America is not unique in having desolate shopping malls, but the sheer number of underperforming, closed, and abandoned malls should give cause for alarm, including Century III Mall near Pittsburgh, Pennsylvania.

First appearing en mass in the middle of the 20th century, enclosed malls helped define development patterns in the United States for over six decades with sprawling suburban tracts taking root over dense cities. Land was plentiful and cheap, luring not only residents but commercial developers who saw potential with indoor malls surrounded by acres of free parking. The airy and stylish centers offered air-conditioned comfort and amenities that were not found in downtowns that were increasingly seen as downtrodden and outdated. For decades, these malls were refreshed, rebranded, rebuilt, and replaced at a furious pace, with nearly every metropolitan area ringed with one or more malls, killing off retailing in the center city.

These malls were expensive to operate and featured a lot of non-leasable space. Concourses were typically tall, which expended energy to cool and heat, and wide, of which the center had low-rent tenants, such as Piercing Pagodas, new automobile displays, and Bath Fitter bathtubs.

But something happened towards the beginning of the 21st century—indoor malls became unfashionable. Construction of new enclosed centers slowed as outdoor shopping centers and downtown revitalization began to take root across America. Many outdoor malls were patterned after their indoor companions with a traditional layout, consisting of the same mix of mid-range stores and anchors, while others were more elaborate and included shops, apartments and condominiums, offices, and entertainment venues and bars.

These new centers had no concourses to cool and heat and fewer low-rent tenants. They often incorporated elaborate landscaping and water features and boasted high sales per square feet. In more urban areas, parking garages replaced parking lots, which led to more developable space.

The retail landscape also changed since the heyday of indoor shopping centers. Malls once depended upon former bellwethers such as Sears, Montgomery Ward, Service Merchandise, and Best, but many of those chains have either disappeared by declaring bankruptcy or merging with a more profitable company, or are heading towards that path. Other once-prominent retailers, like Macy’s and Barnes & Noble, are closing stores at a rapid rate, being replaced by boutique stores and internet retail, among a variety of other reasons. These big-box stores are being left empty with few alternatives to fill the void.

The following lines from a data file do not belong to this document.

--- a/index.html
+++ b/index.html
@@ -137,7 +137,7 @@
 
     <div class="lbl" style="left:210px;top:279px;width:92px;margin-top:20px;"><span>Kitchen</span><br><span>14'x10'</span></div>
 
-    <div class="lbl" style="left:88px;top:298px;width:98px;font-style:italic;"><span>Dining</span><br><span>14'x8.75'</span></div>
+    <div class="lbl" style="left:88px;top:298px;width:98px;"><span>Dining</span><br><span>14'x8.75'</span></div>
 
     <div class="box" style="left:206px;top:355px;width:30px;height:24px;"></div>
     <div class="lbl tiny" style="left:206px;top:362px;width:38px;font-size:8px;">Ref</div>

The rise of the city center has also had a profound impact on shopping. Independent retailers and chains have taken hold in many urban areas that were once barren of shopping for decades, lured in by 18-to-35-year-olds that have repopulated neighborhoods once forgotten and left behind for suburbia. What was once concentrated to the largest cities in America, like New York and San Fransisco has spread to areas in the rust-belt and sun-belt, like Cincinnati, Detroit, Pittsburgh, Charlotte, and Birmingham.

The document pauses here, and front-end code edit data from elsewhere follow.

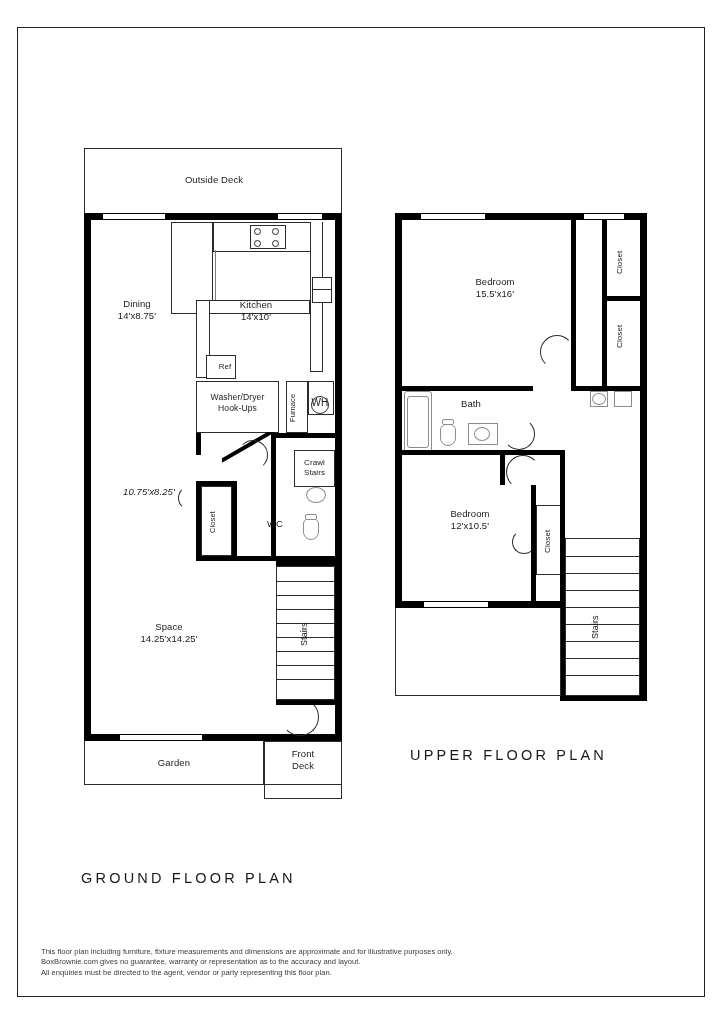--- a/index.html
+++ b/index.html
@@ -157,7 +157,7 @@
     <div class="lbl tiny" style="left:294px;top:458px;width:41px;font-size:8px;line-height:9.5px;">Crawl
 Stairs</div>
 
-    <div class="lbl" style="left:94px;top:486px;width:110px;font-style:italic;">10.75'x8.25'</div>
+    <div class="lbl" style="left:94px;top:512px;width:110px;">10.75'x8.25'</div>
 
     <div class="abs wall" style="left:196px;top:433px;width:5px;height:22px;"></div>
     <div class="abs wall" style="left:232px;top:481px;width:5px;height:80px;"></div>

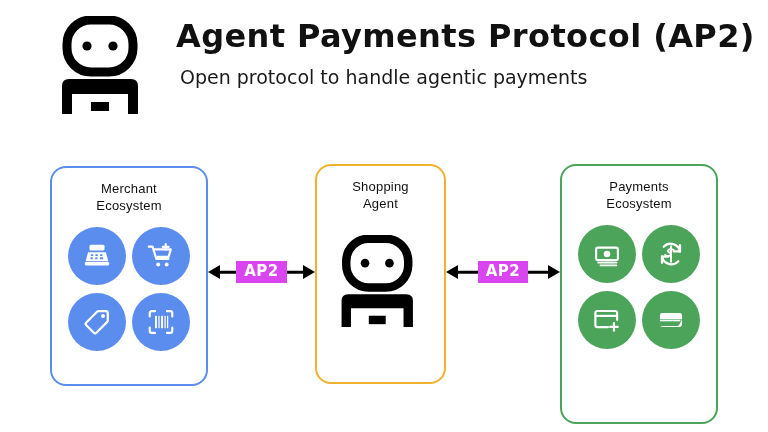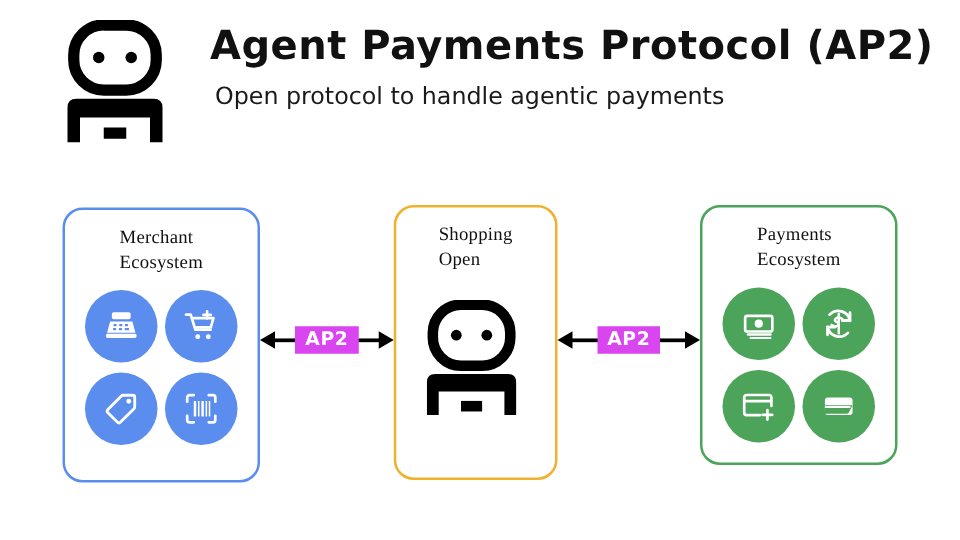--- a/index.html
+++ b/index.html
@@ -19,7 +19,7 @@
   
   .header {
     position: absolute;
-    left: 4px;
+    left: 12px;
     top: 0;
     width: 608px;
     height: 130px;

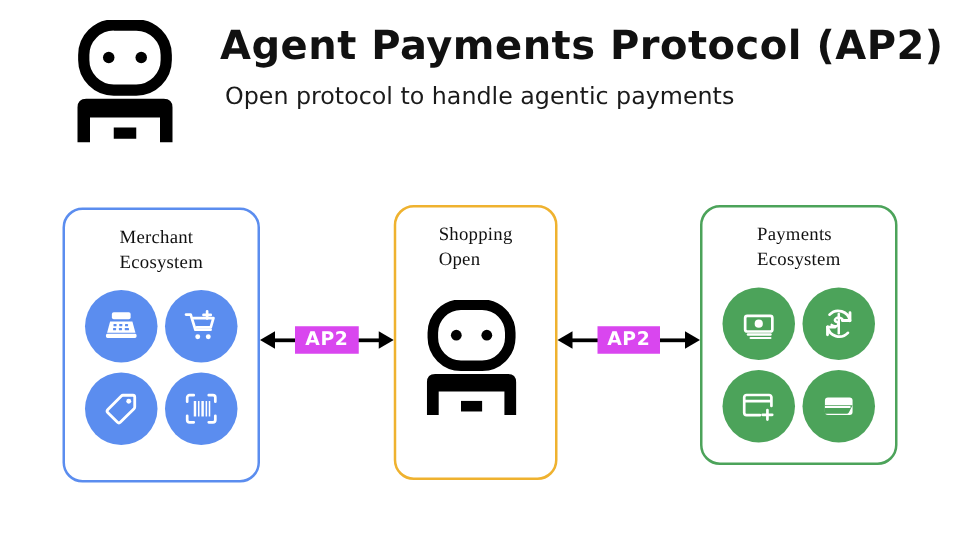--- a/index.html
+++ b/index.html
@@ -91,11 +91,11 @@
     height: 208px;
   }
   .panel-title {
-    font-family: Liberation Serif, serif;
-    font-size: 15px;
+    font-family: Liberation Sans, sans-serif;
+    font-size: 13px;
     font-weight: 400;
     color: #111111;
-    text-align: left;
+    text-align: center;
     line-height: 1.3;
     margin-top: 13px;
     letter-spacing: 0.2px;

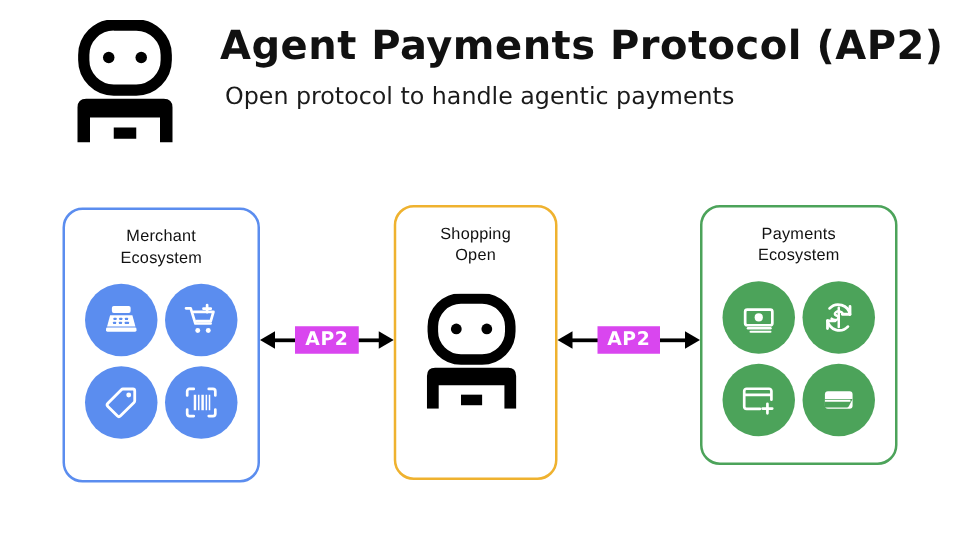--- a/index.html
+++ b/index.html
@@ -88,7 +88,7 @@
     left: 560px;
     top: 164px;
     width: 158px;
-    height: 208px;
+    height: 260px;
   }
   .panel-title {
     font-family: Liberation Sans, sans-serif;

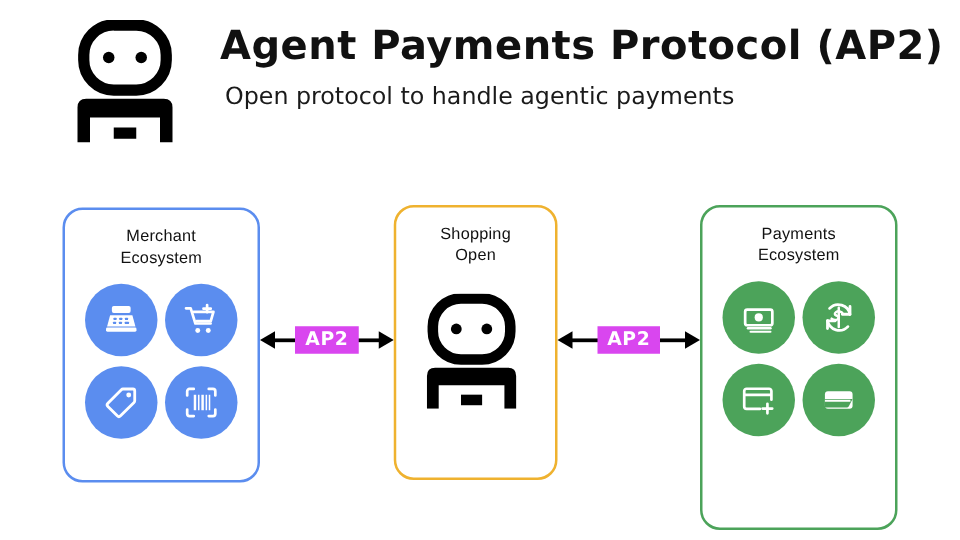--- a/index.html
+++ b/index.html
@@ -266,7 +266,7 @@
 
   <div class="panel-title">
     <span>Shopping</span><br>
-    <span>Open</span>
+    <span>Agent</span>
   </div>
 
   <div class="agent-robot">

These factors have all played into the demise of Century III Mall.

One of the original department stores, Horne’s was acquired by Federated Department Stores, becoming a part of the Lazarus division and then Kauffman’s. The store eventually became a Kauffman’s Furniture Gallery and then Macy’s Furniture Gallery when the Kauffman’s name was retired by Federated.

The Kauffman’s department store, a local chain, became a Macy’s for the same reason, a move that was much resented.

Gimbels, another original anchor, closed in 1986 due to the chain’s slow decline. It was replaced by a succession of chains, including T.J. Maxx, Marshall’s, Wickes Furniture, Steve & Barry’s, and Dick’s Sporting Goods. Of those, Steve & Barry’s was closed due to bankruptcy; others, like T.J. Maxx and Marshall’s, closed due to underperformance.

Sears was the last department store to open at Century III and the latest anchor to flee Century III. What was once one of the nation’s most prominent and successful chains has become a farce and under-performer in nearly every measurable aspect and is on its way to eventual liquidation.

Without successful, stable anchors, the concourse becomes highly dependent on its inline retailers, which began shuttering stores in the early 21st century. Most stores were never replaced or were replaced with non-traditional stores.

New mixed-use developments opened closer to downtown, including The Waterfront in Homestead and in South Side Works in the trendy South Side Flats neighborhood. Some of the new developments were purposefully built anchorless, depending more upon its residences to drive retailing, dining, and entertainment options, while others only included one anchor as to not be dependent on a rapidly changing retail landscape.

More recently, Century III was sold to Moonbeam Capital Investments for a mere $10.5 million. What happens to the increasingly ailing mall remains to be seen.